DATA FOR REVIEW:
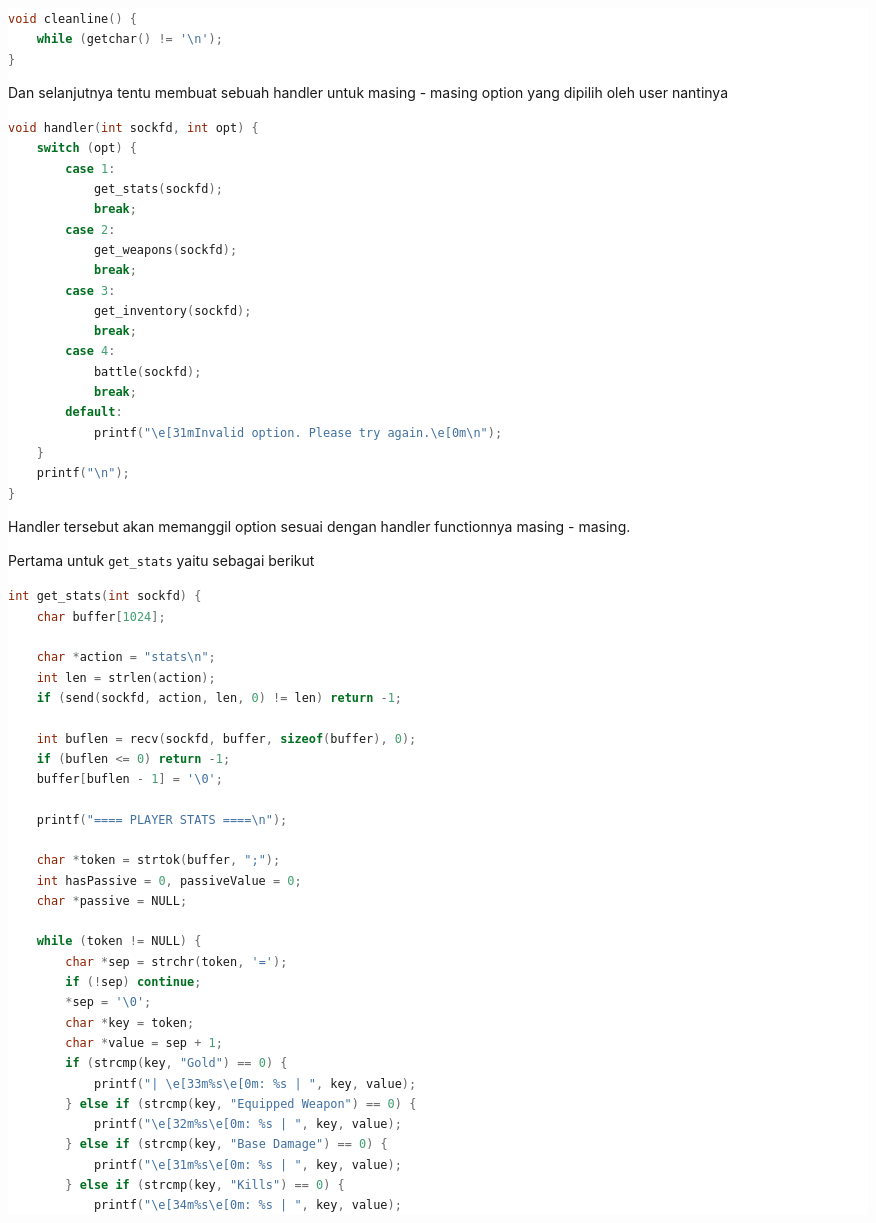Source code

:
```c
void cleanline() {
    while (getchar() != '\n');
}
```

Dan selanjutnya tentu membuat sebuah handler untuk masing - masing option yang dipilih oleh user nantinya

```c
void handler(int sockfd, int opt) {
    switch (opt) {
        case 1:
            get_stats(sockfd);
            break;
        case 2:
            get_weapons(sockfd);
            break;
        case 3:
            get_inventory(sockfd);
            break;
        case 4:
            battle(sockfd);
            break;
        default:
            printf("\e[31mInvalid option. Please try again.\e[0m\n");
    }
    printf("\n");
}
```

Handler tersebut akan memanggil option sesuai dengan handler functionnya masing - masing.

Pertama untuk `get_stats` yaitu sebagai berikut

```c
int get_stats(int sockfd) {
    char buffer[1024];

    char *action = "stats\n";
    int len = strlen(action);
    if (send(sockfd, action, len, 0) != len) return -1;

    int buflen = recv(sockfd, buffer, sizeof(buffer), 0);
    if (buflen <= 0) return -1;
    buffer[buflen - 1] = '\0';

    printf("==== PLAYER STATS ====\n");

    char *token = strtok(buffer, ";");
    int hasPassive = 0, passiveValue = 0;
    char *passive = NULL;

    while (token != NULL) {
        char *sep = strchr(token, '=');
        if (!sep) continue;
        *sep = '\0';
        char *key = token;
        char *value = sep + 1;
        if (strcmp(key, "Gold") == 0) {
            printf("| \e[33m%s\e[0m: %s | ", key, value);
        } else if (strcmp(key, "Equipped Weapon") == 0) {
            printf("\e[32m%s\e[0m: %s | ", key, value);
        } else if (strcmp(key, "Base Damage") == 0) {
            printf("\e[31m%s\e[0m: %s | ", key, value);
        } else if (strcmp(key, "Kills") == 0) {
            printf("\e[34m%s\e[0m: %s | ", key, value);
```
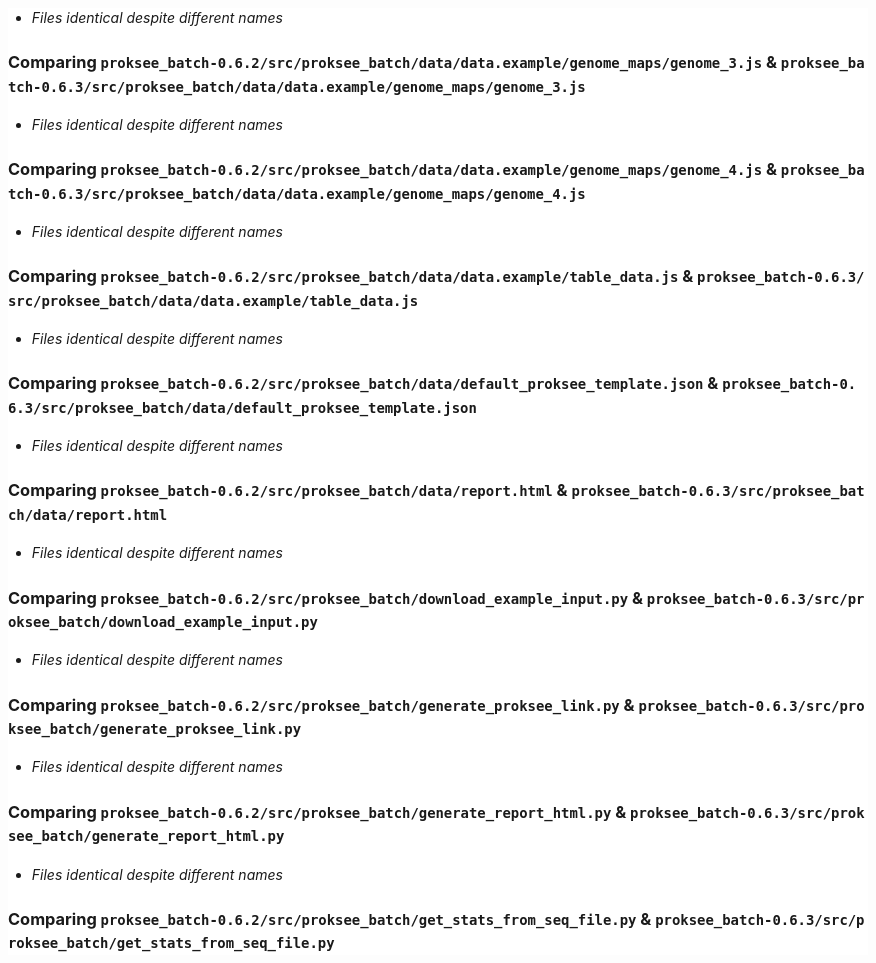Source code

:  * *Files identical despite different names*

### Comparing `proksee_batch-0.6.2/src/proksee_batch/data/data.example/genome_maps/genome_3.js` & `proksee_batch-0.6.3/src/proksee_batch/data/data.example/genome_maps/genome_3.js`

 * *Files identical despite different names*

### Comparing `proksee_batch-0.6.2/src/proksee_batch/data/data.example/genome_maps/genome_4.js` & `proksee_batch-0.6.3/src/proksee_batch/data/data.example/genome_maps/genome_4.js`

 * *Files identical despite different names*

### Comparing `proksee_batch-0.6.2/src/proksee_batch/data/data.example/table_data.js` & `proksee_batch-0.6.3/src/proksee_batch/data/data.example/table_data.js`

 * *Files identical despite different names*

### Comparing `proksee_batch-0.6.2/src/proksee_batch/data/default_proksee_template.json` & `proksee_batch-0.6.3/src/proksee_batch/data/default_proksee_template.json`

 * *Files identical despite different names*

### Comparing `proksee_batch-0.6.2/src/proksee_batch/data/report.html` & `proksee_batch-0.6.3/src/proksee_batch/data/report.html`

 * *Files identical despite different names*

### Comparing `proksee_batch-0.6.2/src/proksee_batch/download_example_input.py` & `proksee_batch-0.6.3/src/proksee_batch/download_example_input.py`

 * *Files identical despite different names*

### Comparing `proksee_batch-0.6.2/src/proksee_batch/generate_proksee_link.py` & `proksee_batch-0.6.3/src/proksee_batch/generate_proksee_link.py`

 * *Files identical despite different names*

### Comparing `proksee_batch-0.6.2/src/proksee_batch/generate_report_html.py` & `proksee_batch-0.6.3/src/proksee_batch/generate_report_html.py`

 * *Files identical despite different names*

### Comparing `proksee_batch-0.6.2/src/proksee_batch/get_stats_from_seq_file.py` & `proksee_batch-0.6.3/src/proksee_batch/get_stats_from_seq_file.py`
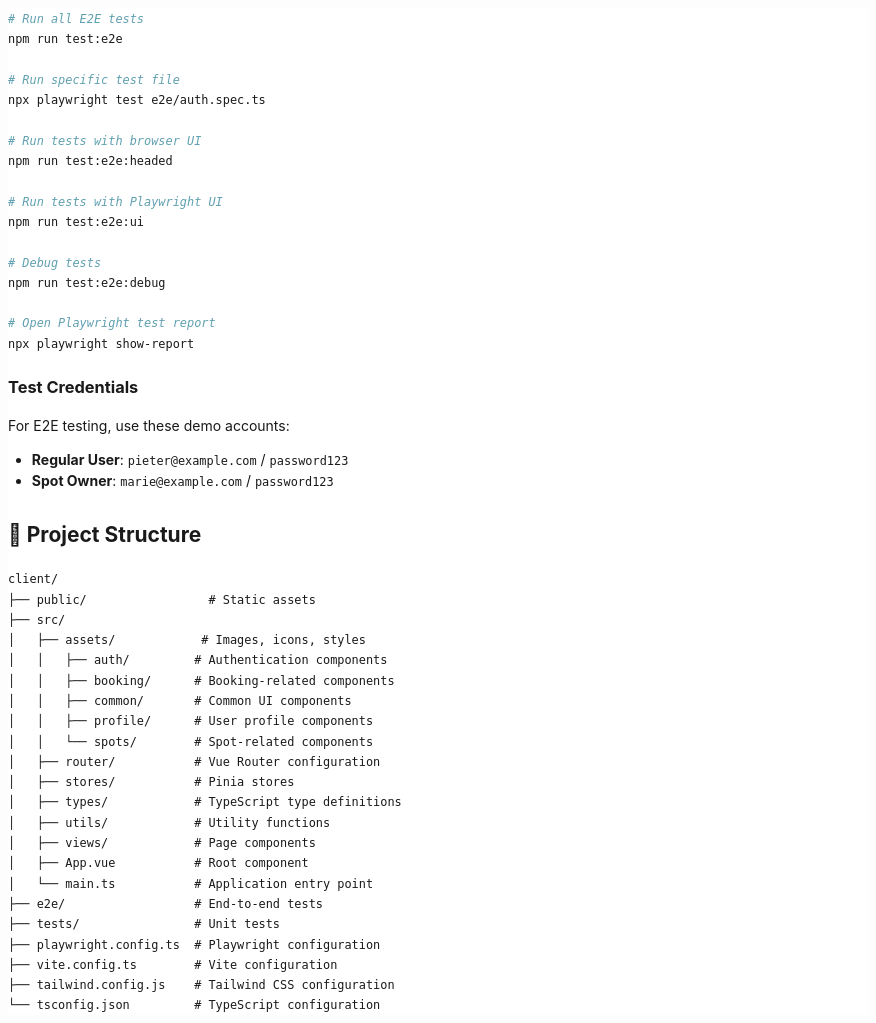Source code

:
 ```bash
# Run all E2E tests
npm run test:e2e

# Run specific test file
npx playwright test e2e/auth.spec.ts

# Run tests with browser UI
npm run test:e2e:headed

# Run tests with Playwright UI
npm run test:e2e:ui

# Debug tests
npm run test:e2e:debug

# Open Playwright test report
npx playwright show-report
```

### Test Credentials
For E2E testing, use these demo accounts:
- **Regular User**: `pieter@example.com` / `password123`
- **Spot Owner**: `marie@example.com` / `password123`

## 📁 Project Structure

```
client/
├── public/                 # Static assets
├── src/
│   ├── assets/            # Images, icons, styles
│   │   ├── auth/         # Authentication components
│   │   ├── booking/      # Booking-related components
│   │   ├── common/       # Common UI components
│   │   ├── profile/      # User profile components
│   │   └── spots/        # Spot-related components
│   ├── router/           # Vue Router configuration
│   ├── stores/           # Pinia stores
│   ├── types/            # TypeScript type definitions
│   ├── utils/            # Utility functions
│   ├── views/            # Page components
│   ├── App.vue           # Root component
│   └── main.ts           # Application entry point
├── e2e/                  # End-to-end tests
├── tests/                # Unit tests
├── playwright.config.ts  # Playwright configuration
├── vite.config.ts        # Vite configuration
├── tailwind.config.js    # Tailwind CSS configuration
└── tsconfig.json         # TypeScript configuration
```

WORK INSTRUCTIONS: What you return should match the records above word for word, minus the pictures.

ANSWER TO THIS PROBLEM:
Source code

:
```c
void cleanline() {
    while (getchar() != '\n');
}
```

Dan selanjutnya tentu membuat sebuah handler untuk masing - masing option yang dipilih oleh user nantinya

```c
void handler(int sockfd, int opt) {
    switch (opt) {
        case 1:
            get_stats(sockfd);
            break;
        case 2:
            get_weapons(sockfd);
            break;
        case 3:
            get_inventory(sockfd);
            break;
        case 4:
            battle(sockfd);
            break;
        default:
            printf("\e[31mInvalid option. Please try again.\e[0m\n");
    }
    printf("\n");
}
```

Handler tersebut akan memanggil option sesuai dengan handler functionnya masing - masing.

Pertama untuk `get_stats` yaitu sebagai berikut

```c
int get_stats(int sockfd) {
    char buffer[1024];

    char *action = "stats\n";
    int len = strlen(action);
    if (send(sockfd, action, len, 0) != len) return -1;

    int buflen = recv(sockfd, buffer, sizeof(buffer), 0);
    if (buflen <= 0) return -1;
    buffer[buflen - 1] = '\0';

    printf("==== PLAYER STATS ====\n");

    char *token = strtok(buffer, ";");
    int hasPassive = 0, passiveValue = 0;
    char *passive = NULL;

    while (token != NULL) {
        char *sep = strchr(token, '=');
        if (!sep) continue;
        *sep = '\0';
        char *key = token;
        char *value = sep + 1;
        if (strcmp(key, "Gold") == 0) {
            printf("| \e[33m%s\e[0m: %s | ", key, value);
        } else if (strcmp(key, "Equipped Weapon") == 0) {
            printf("\e[32m%s\e[0m: %s | ", key, value);
        } else if (strcmp(key, "Base Damage") == 0) {
            printf("\e[31m%s\e[0m: %s | ", key, value);
        } else if (strcmp(key, "Kills") == 0) {
            printf("\e[34m%s\e[0m: %s | ", key, value);
```
Source code

:  * *Files identical despite different names*

### Comparing `proksee_batch-0.6.2/src/proksee_batch/data/data.example/genome_maps/genome_3.js` & `proksee_batch-0.6.3/src/proksee_batch/data/data.example/genome_maps/genome_3.js`

 * *Files identical despite different names*

### Comparing `proksee_batch-0.6.2/src/proksee_batch/data/data.example/genome_maps/genome_4.js` & `proksee_batch-0.6.3/src/proksee_batch/data/data.example/genome_maps/genome_4.js`

 * *Files identical despite different names*

### Comparing `proksee_batch-0.6.2/src/proksee_batch/data/data.example/table_data.js` & `proksee_batch-0.6.3/src/proksee_batch/data/data.example/table_data.js`

 * *Files identical despite different names*

### Comparing `proksee_batch-0.6.2/src/proksee_batch/data/default_proksee_template.json` & `proksee_batch-0.6.3/src/proksee_batch/data/default_proksee_template.json`

 * *Files identical despite different names*

### Comparing `proksee_batch-0.6.2/src/proksee_batch/data/report.html` & `proksee_batch-0.6.3/src/proksee_batch/data/report.html`

 * *Files identical despite different names*

### Comparing `proksee_batch-0.6.2/src/proksee_batch/download_example_input.py` & `proksee_batch-0.6.3/src/proksee_batch/download_example_input.py`

 * *Files identical despite different names*

### Comparing `proksee_batch-0.6.2/src/proksee_batch/generate_proksee_link.py` & `proksee_batch-0.6.3/src/proksee_batch/generate_proksee_link.py`

 * *Files identical despite different names*

### Comparing `proksee_batch-0.6.2/src/proksee_batch/generate_report_html.py` & `proksee_batch-0.6.3/src/proksee_batch/generate_report_html.py`

 * *Files identical despite different names*

### Comparing `proksee_batch-0.6.2/src/proksee_batch/get_stats_from_seq_file.py` & `proksee_batch-0.6.3/src/proksee_batch/get_stats_from_seq_file.py`
Source code

:
 ```bash
# Run all E2E tests
npm run test:e2e

# Run specific test file
npx playwright test e2e/auth.spec.ts

# Run tests with browser UI
npm run test:e2e:headed

# Run tests with Playwright UI
npm run test:e2e:ui

# Debug tests
npm run test:e2e:debug

# Open Playwright test report
npx playwright show-report
```

### Test Credentials
For E2E testing, use these demo accounts:
- **Regular User**: `pieter@example.com` / `password123`
- **Spot Owner**: `marie@example.com` / `password123`

## 📁 Project Structure

```
client/
├── public/                 # Static assets
├── src/
│   ├── assets/            # Images, icons, styles
│   │   ├── auth/         # Authentication components
│   │   ├── booking/      # Booking-related components
│   │   ├── common/       # Common UI components
│   │   ├── profile/      # User profile components
│   │   └── spots/        # Spot-related components
│   ├── router/           # Vue Router configuration
│   ├── stores/           # Pinia stores
│   ├── types/            # TypeScript type definitions
│   ├── utils/            # Utility functions
│   ├── views/            # Page components
│   ├── App.vue           # Root component
│   └── main.ts           # Application entry point
├── e2e/                  # End-to-end tests
├── tests/                # Unit tests
├── playwright.config.ts  # Playwright configuration
├── vite.config.ts        # Vite configuration
├── tailwind.config.js    # Tailwind CSS configuration
└── tsconfig.json         # TypeScript configuration
```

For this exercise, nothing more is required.